### Given text
*** Block opens ***
Hello, I’m Melissa Raphael, Professor of Jewish Theology here at the University of Gloucestershire.  I also teach Modern Jewish Thought to rabbinical ordinands in London and am an editor of the Oxford Encyclopedia for Religion and the Arts, with responsibility for Jewish visual art.

My main areas of research and teaching are modern and contemporary Jewish theology, feminist perspectives on theology and religion; art and religion, and the sacred/profane distinction in Western religion.
When I’m not teaching, I write the articles and books that inform many of the modules I’m responsible for here at the University and which contribute to international academic debate:
These are some of my publications: Rudolf Otto and the Concept of Holiness (Oxford University Press, 1997); Thealogy and Embodiment: The Post-Patriarchal Reconstruction of Female Sacrality(Sheffield Academic Press, 1996); Introducing Thealogy: Discourse on the Goddess (Sheffield Academic Press: 1999); The Female Face of God in Auschwitz:A Jewish Feminist Theology of the Holocaust(Routledge, 2003), shortlisted for the Koret Jewish Book Award in 2004 and the subject of an American Academy of Religion panel session in 2009, and Judaism and the Visual Image: A Jewish Theology of Art (Continuum, 2009). I’m currently working on a new book on gender and idolatry
I don’t only lecture at the University of Gloucestershire.  One of the things I enjoy most about my job is that guest lecturing has taken me all over the world, from Seoul to Wisconsin…Some of these guest lectures have included the 2008 Sherman Lectures in Jewish Studies at the University of Manchester, and the 2008 Granville-Goodspeed Lecture in Theology at Denison University, Ohio.  In 2011 I was the Hussey Lecturer in the Church and the Arts at the University of Oxford and in October 2012 I contributed to the celebration of the fifth anniversary of the issuing of A Common Word, a historic interfaith initiative of Prince Ghazi Bin Muhammad of Jordan, with a lecture on the nature of love in Judaism, at Regent’s Park College, Oxford.
*** Block closes ***
### Action item
Check each statement below against the profile above: answer yes or no, and quote the exact words of the profile that decide it. 1. Raphael's book on the Holocaust was shortlisted for the Koret Jewish Book Award in 2004. 2. Her book on Rudolf Otto was published by Routledge. 3. In 2011 she was the Hussey Lecturer at the University of Manchester.

### Given data
*** Block opens ***
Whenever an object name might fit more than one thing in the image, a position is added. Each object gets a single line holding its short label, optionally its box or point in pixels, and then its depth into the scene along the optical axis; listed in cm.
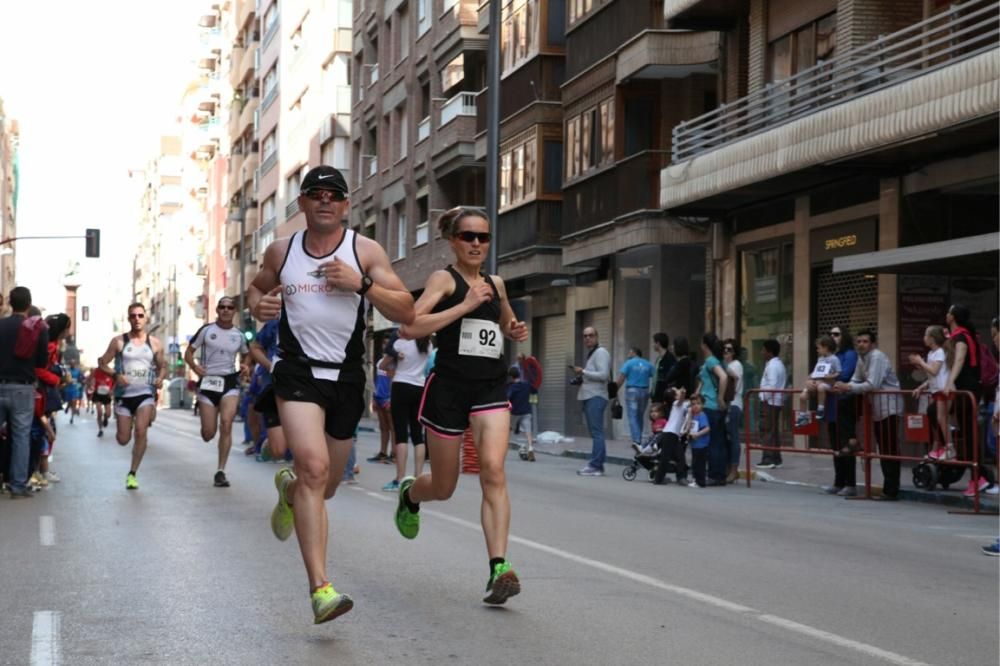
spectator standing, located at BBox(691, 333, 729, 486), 1952
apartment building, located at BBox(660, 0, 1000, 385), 2144
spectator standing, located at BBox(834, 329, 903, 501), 1741
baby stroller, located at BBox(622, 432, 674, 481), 2014
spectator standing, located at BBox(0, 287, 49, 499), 1480
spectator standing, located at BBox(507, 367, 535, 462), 2841
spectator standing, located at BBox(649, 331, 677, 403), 2278
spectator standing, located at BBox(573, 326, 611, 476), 2117
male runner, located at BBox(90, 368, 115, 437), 1789
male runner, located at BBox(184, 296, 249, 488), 1697
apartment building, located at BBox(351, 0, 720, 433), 3186
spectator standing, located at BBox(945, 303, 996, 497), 1684
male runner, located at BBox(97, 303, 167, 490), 1655
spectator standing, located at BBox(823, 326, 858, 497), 1800
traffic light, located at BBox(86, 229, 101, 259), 6124
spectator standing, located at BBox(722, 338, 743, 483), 1981
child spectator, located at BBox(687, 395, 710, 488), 1941
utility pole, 3148
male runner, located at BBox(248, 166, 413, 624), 735
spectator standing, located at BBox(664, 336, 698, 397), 2081
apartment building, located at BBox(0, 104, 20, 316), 13312
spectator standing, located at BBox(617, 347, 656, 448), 2492
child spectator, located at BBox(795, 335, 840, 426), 1870
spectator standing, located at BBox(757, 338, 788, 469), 1992
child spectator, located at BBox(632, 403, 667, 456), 2030
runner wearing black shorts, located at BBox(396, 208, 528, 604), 832
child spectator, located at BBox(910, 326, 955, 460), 1647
*** Block closes ***
### Your solution
1. Yes: "shortlisted for the Koret Jewish Book Award in 2004"
2. No: "Rudolf Otto and the Concept of Holiness (Oxford University Press, 1997)"
3. No: "In 2011 I was the Hussey Lecturer in the Church and the Arts at the University of Oxford"